Posted: 7 August 2017
I’m on one of my photo escapades…sometimes you just have to grab your camera and go. I start out snapping this and that. After all, I’m not really certain what I am looking for. I turn the corner and something catches my eye. I wish I could just make everything else around it fade into the background. That’s when I turn to aperture.
What the heck is aperture, you ask? The simplest explanation is that it’s the size of the opening in the lens when a picture is taken. Aperture is a lot like the pupil of an eye. It opens wider as light decreases to let in more available light. It gets smaller when light increases to reduce the amount of light entering the eye.
Aperture is measured in ‘f-stops’. Moving from one f-stop to the next doubles or halves the size of the amount of opening in your lens (the amount of light getting through). One thing that can cause a lot of new photographers’ confusion is that large apertures, where lots of light gets through, are given smaller f-stop numbers. Smaller apertures, where less light gets through, have larger f-stop numbers. Seems a little backward, but it will click eventually.

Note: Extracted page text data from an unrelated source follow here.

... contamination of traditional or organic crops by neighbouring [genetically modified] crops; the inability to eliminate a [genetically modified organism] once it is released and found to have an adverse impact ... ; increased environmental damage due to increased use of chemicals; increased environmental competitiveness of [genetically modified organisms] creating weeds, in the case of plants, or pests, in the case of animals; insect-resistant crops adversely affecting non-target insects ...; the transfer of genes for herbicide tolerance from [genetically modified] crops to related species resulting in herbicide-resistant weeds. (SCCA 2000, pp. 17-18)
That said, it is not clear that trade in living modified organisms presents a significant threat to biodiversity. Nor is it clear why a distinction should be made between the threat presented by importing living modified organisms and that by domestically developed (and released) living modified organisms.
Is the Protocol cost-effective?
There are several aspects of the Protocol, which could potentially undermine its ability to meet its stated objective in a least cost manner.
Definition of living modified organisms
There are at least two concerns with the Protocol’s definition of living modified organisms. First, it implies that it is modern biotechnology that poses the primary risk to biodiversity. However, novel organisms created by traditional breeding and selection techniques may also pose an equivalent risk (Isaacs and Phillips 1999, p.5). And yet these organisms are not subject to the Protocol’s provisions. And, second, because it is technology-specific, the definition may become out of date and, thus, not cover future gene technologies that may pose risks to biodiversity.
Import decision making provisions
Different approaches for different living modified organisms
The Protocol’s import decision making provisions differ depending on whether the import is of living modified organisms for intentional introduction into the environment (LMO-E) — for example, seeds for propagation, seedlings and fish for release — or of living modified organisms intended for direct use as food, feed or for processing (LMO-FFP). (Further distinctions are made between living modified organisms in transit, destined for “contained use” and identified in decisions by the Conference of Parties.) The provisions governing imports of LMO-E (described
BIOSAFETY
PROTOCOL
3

Another dimension of mastering aperture is to understand Depth of Field. I’ve always wanted a chance to shoot photos in a professional photography studio to test this (outside of nature), just to see. The depth of Field (DOF) is that amount of your shot that will be in focus. Large DOF means that most of your image will be in focus. Small DOF means that only part of the image will be in focus and the rest will be fuzzy. Aperture has a big impact upon DOF. Large aperture (a smaller number) will decrease DOF while small aperture (a larger number) will give you larger DOF. Again, I know this can be rather confusing. Another way to remember it is that small numbers mean small DOF and large numbers mean large DOF. Are you confused yet? I will give you the same advice every time….do not be intimidated! Grab your camera, and ……GO!